But what did this mean, exactly?
After Q1 restarted on a damp but rapidly drying track with just a handful of minutes left on the clock, Russell was among the first to go out and among the first to improve their personal best.
But he ran out of useable fuel to be able to still be on track when the chequered flag flew and the track was at its peak, getting leapfrogged by several cars to end up eliminated by a tenth of a second in 17th.
There was mixed messaging in the aftermath from Russell, who was broadcast on the world feed saying "sorry about this session, guys" and "it's on me" on team radio yet no longer really shared that sentiment once he faced the media.
He lamented "taking an easy lap one" back at the very start of Q1 as he thought it wouldn't rain again, wasting the peak of the available grip while team-mate Lewis Hamilton had fired in an effort that would prove good enough for second place at the chequered flag.
"That was the most important lap," Russell admitted. "But it didn’t matter.
"At the end it was quickest and I had no fuel in the car to finish the session. No idea how that happened. Total disaster."
He added: "We need to have a proper sit-down as a team to understand what’s going on. We've got the car to be fighting for the top three, we shouldn’t be standing here out of Q1."
As he was speaking while Q2 was wrapping up in the background, he also pointed out that Hamilton "only just scraped through" that segment by 0.01s - which Russell hinted was further evidence of Mercedes failing to execute.
"I’m really quite angry now because we’ve got such a fast car and we can’t be throwing away opportunities like this,” he added.”

Source excerpt:
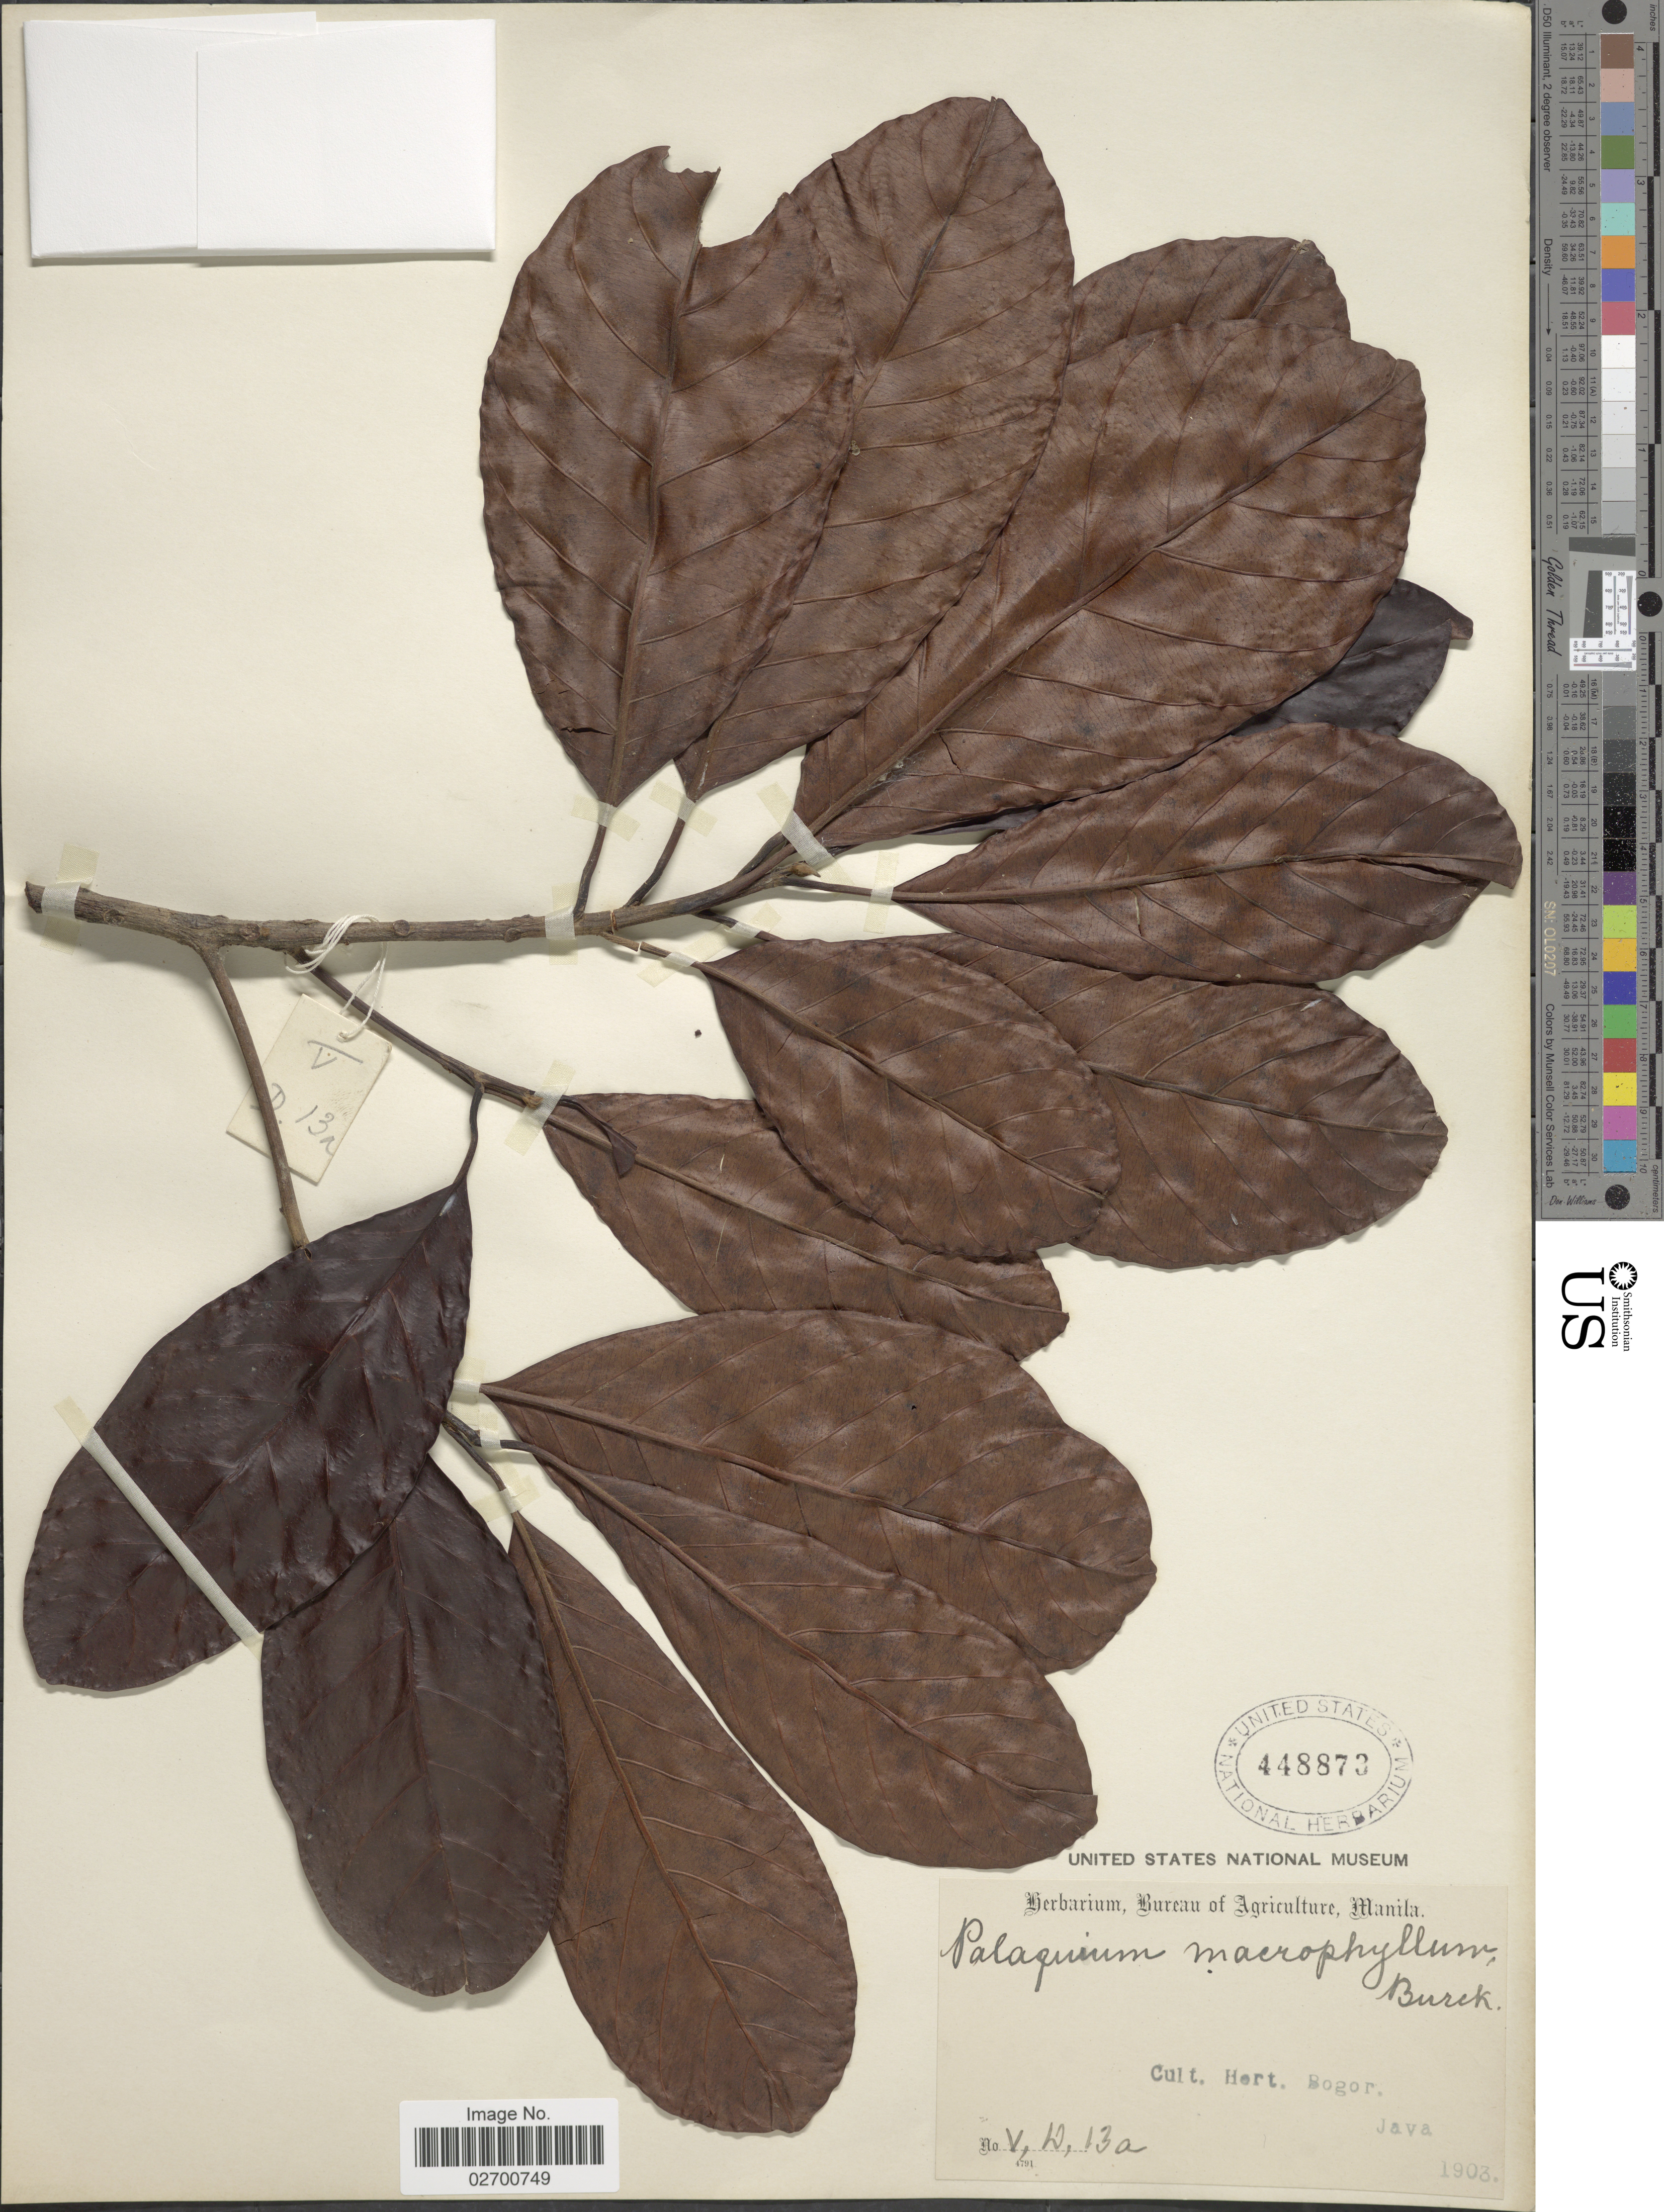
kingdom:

Exercise:
Extend the account of Russell's Q1 elimination, beginning after its final quoted remark.

Final answer:
As to what the cause was, Russell offered a very brief answer: “Over-optimisation".
Team boss Toto Wolff told Sky he saw qualifying as "total underperformance from literally everyone" - and that the blame for the Russell Q1 exit laid "70%" with the team's mistake. He did also point out Russell had changed the runplan on the fly.
The change
While details of Mercedes' exact idea for the session are not fully clear, Wolff attested - and team radio messaging corroborates this - that Russell had been sent out with the view of doing three flying laps, those being an initial push lap, a cooldown lap and another push lap.
But with conditions still uncertain at that point and only the two Saubers having gone ahead of him - so not enough running yet to really contribute to a dry line forming - Russell drove a tentative first lap and soon backed off.
He then indeed changed the plan on the fly, turning the intended second cooldown lap into a push lap, setting the session-fastest third sector at that point, then continuing to push on the third lap.
That lap wasn't yielding a clear improvement, and Russell backed out. What followed was this exchange with his race engineer Marcus Dudley:
GR: Have enough room to go again?
MD: No, negative, negative.
GR: What do you mean, 'negative'?
MD: We need to box. End of the next lap.
GR: So we can go for one more?
MD: Negative, no, we cannot do one more lap. We cannot complete one more lap. Box.
GR: I mean, why are we not putting enough fuel in the car to complete the session, guys? Traction's getting better and better.
This received no response from Dudley, who instead pointed out to Russell that he was being summoned to the weighbridge.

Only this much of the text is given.